Während Puigdemont in Kreuzberg spricht, ärgert sich in Madrid sein Gegenspieler Mariano Rajoy – und zwar nicht nur über den Auftritt des Katalanen. Spaniens Oppositionsführer Pedro Sánchez, eigentlich Anhänger des Zentralstaats, fordert den Ministerpräsidenten auf, sich nicht länger „hinter den Richtern“ zu verstecken. Sánchez will eine politische, keine juristische Antwort auf Puigdemont: Rajoy müsse mit den Katalanen reden. Pablo Echenique von der linken Podemos-Partei, ebenfalls Freund der spanischen Einheit, sagt: Rajoy selbst habe Puigdemont in einen Helden verwandelt. Carles Puigdemont wird 1962 in einem kleinen Dorf im katalanischen Kernland geboren, seit jeher Hochburg der Feinde Madrids. Als Kind erlebt er noch die Epoche des Diktators Francisco Franco, neben dem nur noch Kirche, Armee und König gelten sollen. Puigdemonts Vater ist Bäcker, der noch sieben weitere Kinder ernähren muss. Zu Hause spricht man Katalanisch – eine eigene, romanische Sprache.

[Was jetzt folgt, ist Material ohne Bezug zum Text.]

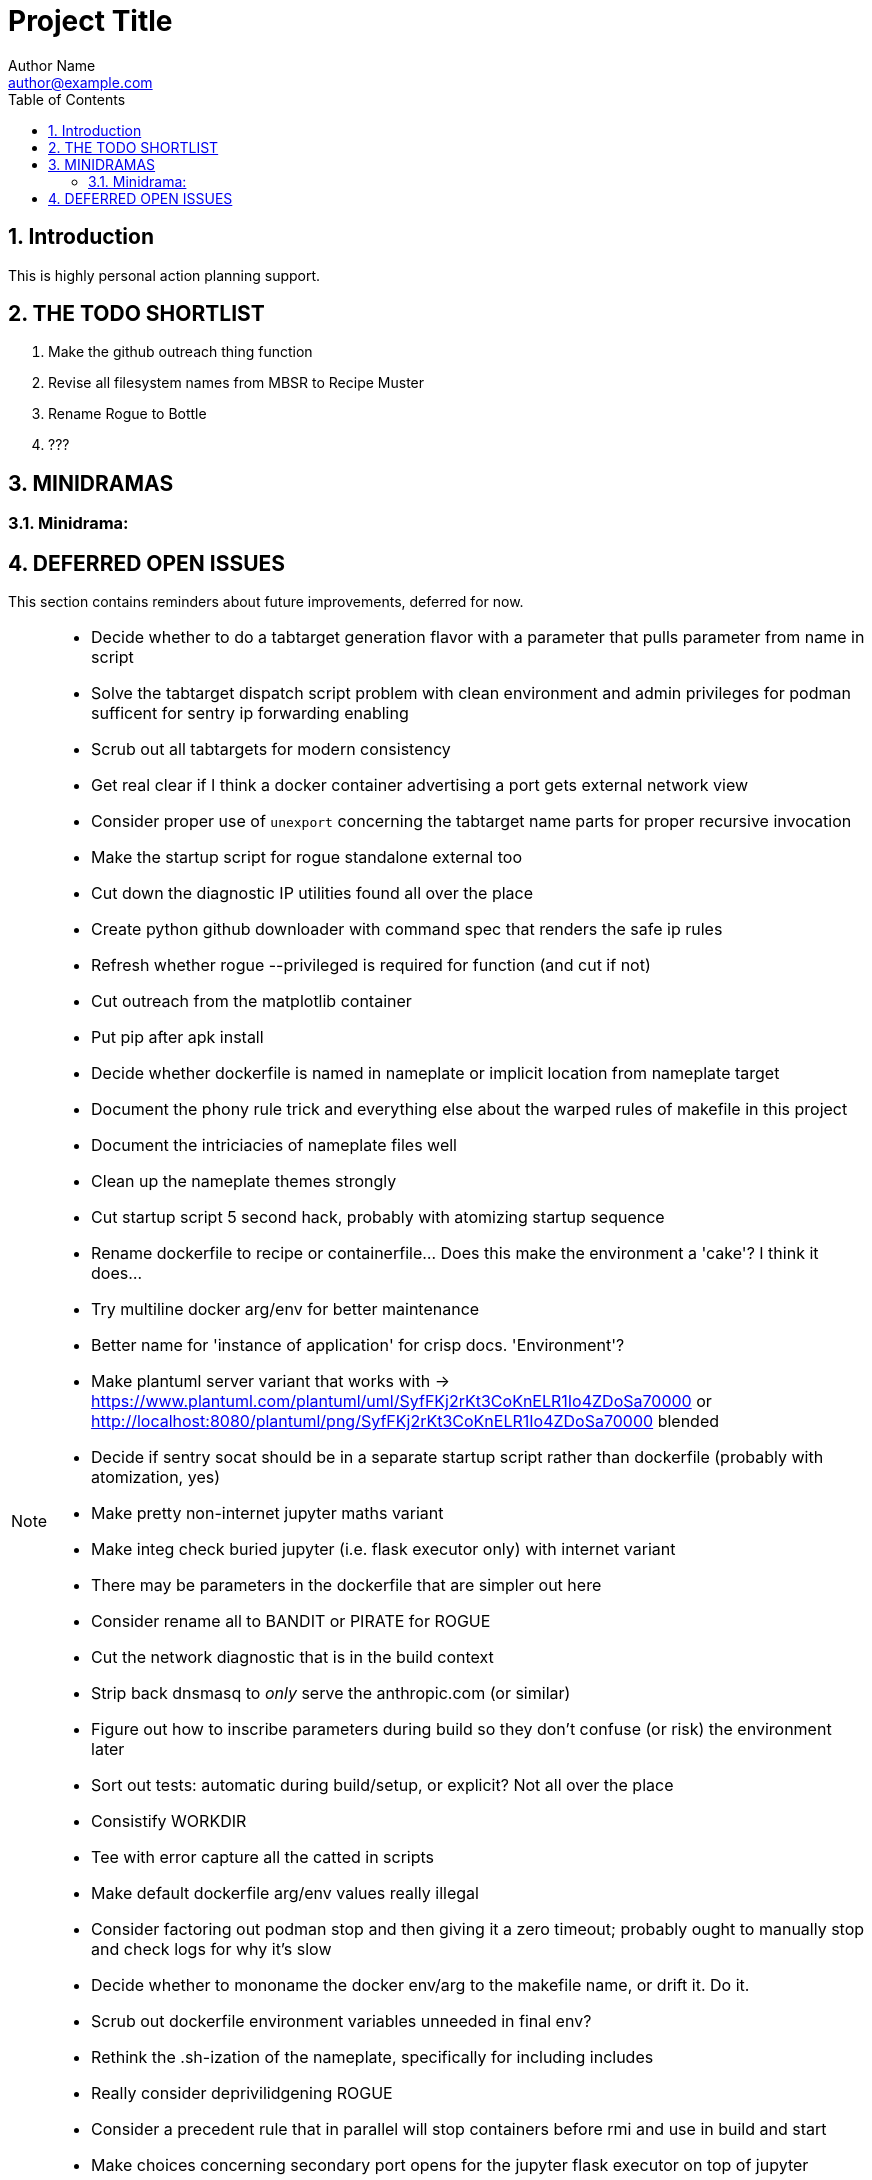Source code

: = Project Title
Author Name <author@example.com>
:toc:
:toclevels: 3
:sectnums:
:sectnumlevels: 3

== Introduction

This is highly personal action planning support.

== THE TODO SHORTLIST

. Make the github outreach thing function
. Revise all filesystem names from MBSR to Recipe Muster 
. Rename Rogue to Bottle
. ???

== MINIDRAMAS

=== Minidrama: 

== DEFERRED OPEN ISSUES

This section contains reminders about future improvements, deferred for now.


[NOTE]
====
* Decide whether to do a tabtarget generation flavor with a parameter that pulls parameter from name in script
* Solve the tabtarget dispatch script problem with clean environment and admin privileges for podman sufficent for sentry ip forwarding enabling
* Scrub out all tabtargets for modern consistency
* Get real clear if I think a docker container advertising a port gets external network view
* Consider proper use of `unexport` concerning the tabtarget name parts for proper recursive invocation
* Make the startup script for rogue standalone external too
* Cut down the diagnostic IP utilities found all over the place
* Create python github downloader with command spec that renders the safe ip rules
* Refresh whether rogue --privileged is required for function (and cut if not)
* Cut outreach from the matplotlib container
* Put pip after apk install
* Decide whether dockerfile is named in nameplate or implicit location from nameplate target
* Document the phony rule trick and everything else about the warped rules of makefile in this project
* Document the intriciacies of nameplate files well
* Clean up the nameplate themes strongly
* Cut startup script 5 second hack, probably with atomizing startup sequence
* Rename dockerfile to recipe or containerfile... Does this make the environment a 'cake'? I think it does...
* Try multiline docker arg/env for better maintenance
* Better name for 'instance of application' for crisp docs. 'Environment'?
* Make plantuml server variant that works with -> https://www.plantuml.com/plantuml/uml/SyfFKj2rKt3CoKnELR1Io4ZDoSa70000 or http://localhost:8080/plantuml/png/SyfFKj2rKt3CoKnELR1Io4ZDoSa70000 blended
* Decide if sentry socat should be in a separate startup script rather than dockerfile (probably with atomization, yes)
* Make pretty non-internet jupyter maths variant
* Make integ check buried jupyter (i.e. flask executor only) with internet variant
* There may be parameters in the dockerfile that are simpler out here
* Consider rename all to BANDIT or PIRATE for ROGUE
* Cut the network diagnostic that is in the build context
* Strip back dnsmasq to _only_ serve the anthropic.com (or similar)
* Figure out how to inscribe parameters during build so they don't confuse (or risk) the environment later
* Sort out tests: automatic during build/setup, or explicit? Not all over the place
* Consistify WORKDIR
* Tee with error capture all the catted in scripts
* Make default dockerfile arg/env values really illegal
* Consider factoring out podman stop and then giving it a zero timeout; probably ought to manually stop and check logs for why it's slow
* Decide whether to mononame the docker env/arg to the makefile name, or drift it. Do it.
* Scrub out dockerfile environment variables unneeded in final env?
* Rethink the .sh-ization of the nameplate, specifically for including includes
* Really consider deprivilidgening ROGUE
* Consider a precedent rule that in parallel will stop containers before rmi and use in build and start
* Make choices concerning secondary port opens for the jupyter flask executor on top of jupyter
* Figure suppression of error -> time="2024-08-30T06:54:29-07:00" level=warning msg="Failed to obtain TTY size: The handle is invalid."
* Segregate nameplate checking to a subfile and explain there the unusability of a rule string for include directive
* Something not sitting right about machinations around the ALL target in above makefile, and double console include, and mbc path include
* Seriously consider making tabtarget names in this file more like zmbsr_xxx_rule and then hardcoding tabtarget to pass var, better for nesting
====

Als junger Mann studiert Carles Puigdemont katalanische Philologie, macht aber keinen Abschluss. Stattdessen reist er viel, auf dem Balkan möchte er die dort um Eigenstaatlichkeit kämpfenden Nationen des zerfallenden Jugoslawiens kennenlernen. Er wird Journalist und beklagt 1994 in einem Buch, dass internationale Medien kaum über Katalonien berichten. Unter den Nationalisten ist er zwar der Weltgewandte, er spricht Katalanisch, Spanisch, Französisch, Englisch und Rumänisch; mit der rumänischen Anglistin Marcela Topor bekommt er zwei Töchter. Doch bis nach Brüssel oder Berlin dringen die katalanischen Separatisten nicht durch. Erst als nach der Wirtschaftskrise 2008 die linksnationalistische Bewegung aus Parteien, Gewerkschaften und Nachbarschaftsvereinen in Katalonien stärker wird, wird auch der Liberale Puigdemont ehrgeiziger.

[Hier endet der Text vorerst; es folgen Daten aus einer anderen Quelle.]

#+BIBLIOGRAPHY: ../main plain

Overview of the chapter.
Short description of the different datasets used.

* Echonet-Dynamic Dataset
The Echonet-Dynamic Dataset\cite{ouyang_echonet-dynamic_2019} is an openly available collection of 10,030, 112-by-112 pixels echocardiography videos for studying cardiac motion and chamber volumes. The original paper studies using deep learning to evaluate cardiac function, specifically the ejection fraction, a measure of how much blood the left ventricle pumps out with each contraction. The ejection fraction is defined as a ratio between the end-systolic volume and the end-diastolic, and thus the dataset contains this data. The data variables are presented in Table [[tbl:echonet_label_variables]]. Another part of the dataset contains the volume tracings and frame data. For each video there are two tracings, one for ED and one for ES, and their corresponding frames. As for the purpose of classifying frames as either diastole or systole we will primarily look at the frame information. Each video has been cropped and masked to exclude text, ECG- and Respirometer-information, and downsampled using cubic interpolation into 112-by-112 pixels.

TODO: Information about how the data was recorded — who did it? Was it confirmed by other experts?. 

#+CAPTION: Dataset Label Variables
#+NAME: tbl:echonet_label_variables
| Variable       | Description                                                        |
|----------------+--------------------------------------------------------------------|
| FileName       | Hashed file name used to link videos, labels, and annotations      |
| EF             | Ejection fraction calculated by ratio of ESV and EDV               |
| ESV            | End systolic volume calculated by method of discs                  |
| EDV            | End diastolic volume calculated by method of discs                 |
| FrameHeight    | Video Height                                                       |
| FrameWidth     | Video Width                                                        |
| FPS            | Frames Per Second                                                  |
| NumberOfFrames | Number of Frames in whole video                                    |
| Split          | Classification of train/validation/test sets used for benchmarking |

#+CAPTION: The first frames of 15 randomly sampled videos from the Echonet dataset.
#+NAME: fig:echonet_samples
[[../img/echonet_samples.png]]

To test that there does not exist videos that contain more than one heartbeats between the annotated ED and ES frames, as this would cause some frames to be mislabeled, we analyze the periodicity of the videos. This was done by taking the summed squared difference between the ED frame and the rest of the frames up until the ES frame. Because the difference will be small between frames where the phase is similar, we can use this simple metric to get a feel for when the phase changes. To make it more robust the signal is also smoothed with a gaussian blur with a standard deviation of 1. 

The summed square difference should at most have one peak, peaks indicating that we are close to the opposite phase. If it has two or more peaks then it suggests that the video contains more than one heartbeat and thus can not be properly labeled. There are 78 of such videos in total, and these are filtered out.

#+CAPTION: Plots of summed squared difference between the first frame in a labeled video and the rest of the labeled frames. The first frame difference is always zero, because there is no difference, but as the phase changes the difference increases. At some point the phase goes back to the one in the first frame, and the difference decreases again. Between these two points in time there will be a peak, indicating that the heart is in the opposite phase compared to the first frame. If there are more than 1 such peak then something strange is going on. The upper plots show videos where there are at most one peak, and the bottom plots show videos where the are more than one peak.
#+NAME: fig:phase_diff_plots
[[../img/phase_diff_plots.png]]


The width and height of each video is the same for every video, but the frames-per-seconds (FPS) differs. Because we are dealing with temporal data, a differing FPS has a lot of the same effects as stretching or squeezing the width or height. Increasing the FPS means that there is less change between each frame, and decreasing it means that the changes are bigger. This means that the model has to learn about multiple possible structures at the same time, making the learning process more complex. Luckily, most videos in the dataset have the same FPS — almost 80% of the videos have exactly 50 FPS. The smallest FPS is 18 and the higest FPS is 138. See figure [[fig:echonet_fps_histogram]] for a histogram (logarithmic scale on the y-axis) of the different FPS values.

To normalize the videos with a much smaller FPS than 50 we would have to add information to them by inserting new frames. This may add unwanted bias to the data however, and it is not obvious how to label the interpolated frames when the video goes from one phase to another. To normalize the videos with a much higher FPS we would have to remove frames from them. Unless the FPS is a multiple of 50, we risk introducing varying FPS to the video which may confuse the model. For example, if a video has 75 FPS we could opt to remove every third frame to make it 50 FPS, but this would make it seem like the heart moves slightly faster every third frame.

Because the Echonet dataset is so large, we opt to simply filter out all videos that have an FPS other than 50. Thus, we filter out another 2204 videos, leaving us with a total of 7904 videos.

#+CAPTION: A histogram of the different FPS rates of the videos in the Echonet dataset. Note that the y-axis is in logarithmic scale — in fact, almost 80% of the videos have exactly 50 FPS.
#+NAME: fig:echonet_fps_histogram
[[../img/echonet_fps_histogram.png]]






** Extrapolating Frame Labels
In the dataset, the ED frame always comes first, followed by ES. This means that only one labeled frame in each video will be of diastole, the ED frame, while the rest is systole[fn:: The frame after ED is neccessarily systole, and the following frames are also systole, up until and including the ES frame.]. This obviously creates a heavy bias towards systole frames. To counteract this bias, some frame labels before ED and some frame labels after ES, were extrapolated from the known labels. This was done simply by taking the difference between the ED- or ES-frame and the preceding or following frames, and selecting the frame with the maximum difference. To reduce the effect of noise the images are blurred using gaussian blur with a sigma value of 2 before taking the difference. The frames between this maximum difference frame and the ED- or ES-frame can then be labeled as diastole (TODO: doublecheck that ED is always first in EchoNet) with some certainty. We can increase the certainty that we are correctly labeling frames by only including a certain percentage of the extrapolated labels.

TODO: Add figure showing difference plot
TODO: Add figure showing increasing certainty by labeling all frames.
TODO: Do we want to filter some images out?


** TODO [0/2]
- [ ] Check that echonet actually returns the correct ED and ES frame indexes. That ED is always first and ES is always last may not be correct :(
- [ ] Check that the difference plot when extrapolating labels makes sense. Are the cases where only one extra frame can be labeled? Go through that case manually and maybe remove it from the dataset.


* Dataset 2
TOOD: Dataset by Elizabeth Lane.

Am Kottbusser Tor hallen die „Unser Präsident!“–Rufe zwischen den Wohnblöcken, Korrespondenten machen sich Notizen, und auf den Balkonen sammeln sich mittlerweile ganze Familien, um einen Blick auf den Tumult um den katalanischen Anführer werfen zu können. An diesem Samstag ist zu ahnen: Ambitionen hat er noch immer. Doch auch Spaniens Justiz gibt nicht auf. Das Justizministerium in Madrid erwägt, den Europäischen Gerichtshof in Luxemburg anzurufen. Auch könnte der Haftbefehl gegen Puigdemont womöglich zurückgezogen werden.

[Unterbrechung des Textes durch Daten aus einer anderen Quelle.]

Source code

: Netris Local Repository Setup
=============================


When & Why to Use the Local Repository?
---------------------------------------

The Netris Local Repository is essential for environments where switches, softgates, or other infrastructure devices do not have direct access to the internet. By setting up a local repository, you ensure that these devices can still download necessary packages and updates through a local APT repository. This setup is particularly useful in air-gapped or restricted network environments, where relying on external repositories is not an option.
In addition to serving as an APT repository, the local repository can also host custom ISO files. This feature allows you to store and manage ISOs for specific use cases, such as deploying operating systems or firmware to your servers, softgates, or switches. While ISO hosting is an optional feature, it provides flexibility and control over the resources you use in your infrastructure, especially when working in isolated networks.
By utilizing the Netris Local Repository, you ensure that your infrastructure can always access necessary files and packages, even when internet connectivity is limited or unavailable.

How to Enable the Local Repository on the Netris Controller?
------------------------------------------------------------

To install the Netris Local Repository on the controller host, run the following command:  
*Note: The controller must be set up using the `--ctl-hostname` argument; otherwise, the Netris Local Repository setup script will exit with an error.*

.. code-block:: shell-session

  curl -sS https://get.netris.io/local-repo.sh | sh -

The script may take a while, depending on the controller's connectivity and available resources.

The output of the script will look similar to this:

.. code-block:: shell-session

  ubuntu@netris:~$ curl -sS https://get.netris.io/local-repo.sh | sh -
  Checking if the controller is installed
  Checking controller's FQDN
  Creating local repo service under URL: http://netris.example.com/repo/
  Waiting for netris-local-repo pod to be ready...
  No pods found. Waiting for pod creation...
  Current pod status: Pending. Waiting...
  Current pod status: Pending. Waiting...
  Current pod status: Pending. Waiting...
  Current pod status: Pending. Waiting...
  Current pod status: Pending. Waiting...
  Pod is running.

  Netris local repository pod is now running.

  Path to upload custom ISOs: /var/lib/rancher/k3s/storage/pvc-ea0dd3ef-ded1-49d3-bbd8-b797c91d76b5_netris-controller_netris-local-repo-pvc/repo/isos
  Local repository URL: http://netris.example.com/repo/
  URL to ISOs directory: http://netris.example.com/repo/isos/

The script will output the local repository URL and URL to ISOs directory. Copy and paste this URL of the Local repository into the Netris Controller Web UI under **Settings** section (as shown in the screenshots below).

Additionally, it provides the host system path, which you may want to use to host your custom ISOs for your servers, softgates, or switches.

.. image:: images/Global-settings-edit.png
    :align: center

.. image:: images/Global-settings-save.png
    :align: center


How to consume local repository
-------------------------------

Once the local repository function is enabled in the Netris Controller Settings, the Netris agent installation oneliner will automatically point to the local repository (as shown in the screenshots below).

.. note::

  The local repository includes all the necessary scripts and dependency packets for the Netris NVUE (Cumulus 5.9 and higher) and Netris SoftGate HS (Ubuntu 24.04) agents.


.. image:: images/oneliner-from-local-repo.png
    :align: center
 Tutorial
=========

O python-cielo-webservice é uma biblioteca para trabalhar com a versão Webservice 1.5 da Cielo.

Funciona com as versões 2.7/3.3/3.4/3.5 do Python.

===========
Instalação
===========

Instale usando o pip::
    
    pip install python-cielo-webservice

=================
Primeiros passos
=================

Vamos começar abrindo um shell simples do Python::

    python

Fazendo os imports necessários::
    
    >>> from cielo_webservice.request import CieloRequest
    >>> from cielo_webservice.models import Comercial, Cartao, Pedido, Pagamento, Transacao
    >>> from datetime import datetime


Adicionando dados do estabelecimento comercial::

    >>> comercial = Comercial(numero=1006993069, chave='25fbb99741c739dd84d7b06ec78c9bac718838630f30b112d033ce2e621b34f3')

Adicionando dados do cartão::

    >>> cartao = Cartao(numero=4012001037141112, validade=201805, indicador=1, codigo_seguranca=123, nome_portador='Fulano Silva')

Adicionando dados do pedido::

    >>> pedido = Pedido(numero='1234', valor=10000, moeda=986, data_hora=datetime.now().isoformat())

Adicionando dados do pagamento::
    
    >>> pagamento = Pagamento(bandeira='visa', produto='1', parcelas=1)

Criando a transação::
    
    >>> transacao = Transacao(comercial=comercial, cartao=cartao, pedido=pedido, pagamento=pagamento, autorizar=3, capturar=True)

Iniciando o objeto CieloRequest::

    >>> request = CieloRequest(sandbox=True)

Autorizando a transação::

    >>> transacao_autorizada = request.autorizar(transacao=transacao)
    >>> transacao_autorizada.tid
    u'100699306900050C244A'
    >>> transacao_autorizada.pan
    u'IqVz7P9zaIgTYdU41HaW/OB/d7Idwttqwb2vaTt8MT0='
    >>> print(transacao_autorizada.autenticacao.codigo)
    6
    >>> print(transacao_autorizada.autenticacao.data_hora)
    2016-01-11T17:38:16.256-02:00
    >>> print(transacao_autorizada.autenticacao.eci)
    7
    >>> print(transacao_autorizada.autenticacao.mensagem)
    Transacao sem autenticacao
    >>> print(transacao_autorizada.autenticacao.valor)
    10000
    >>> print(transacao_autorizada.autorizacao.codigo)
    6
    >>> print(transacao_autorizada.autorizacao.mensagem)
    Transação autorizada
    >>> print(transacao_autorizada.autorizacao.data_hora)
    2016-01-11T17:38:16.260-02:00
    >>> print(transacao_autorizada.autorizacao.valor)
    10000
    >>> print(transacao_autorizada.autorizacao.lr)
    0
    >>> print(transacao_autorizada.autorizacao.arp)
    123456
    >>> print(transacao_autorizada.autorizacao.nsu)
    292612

Würde er Deutschland dann verlassen, könnte er in einem anderen Land mit neuem Befehl festgenommen werden. Wo er in der Stadt wohnen werde, lautete eine Frage im „Aquarium“? Carles Puigdemont hatte daraufhin versöhnlich gelächelt. Antworten, sagte er, werde er darauf selbstverständlich nicht.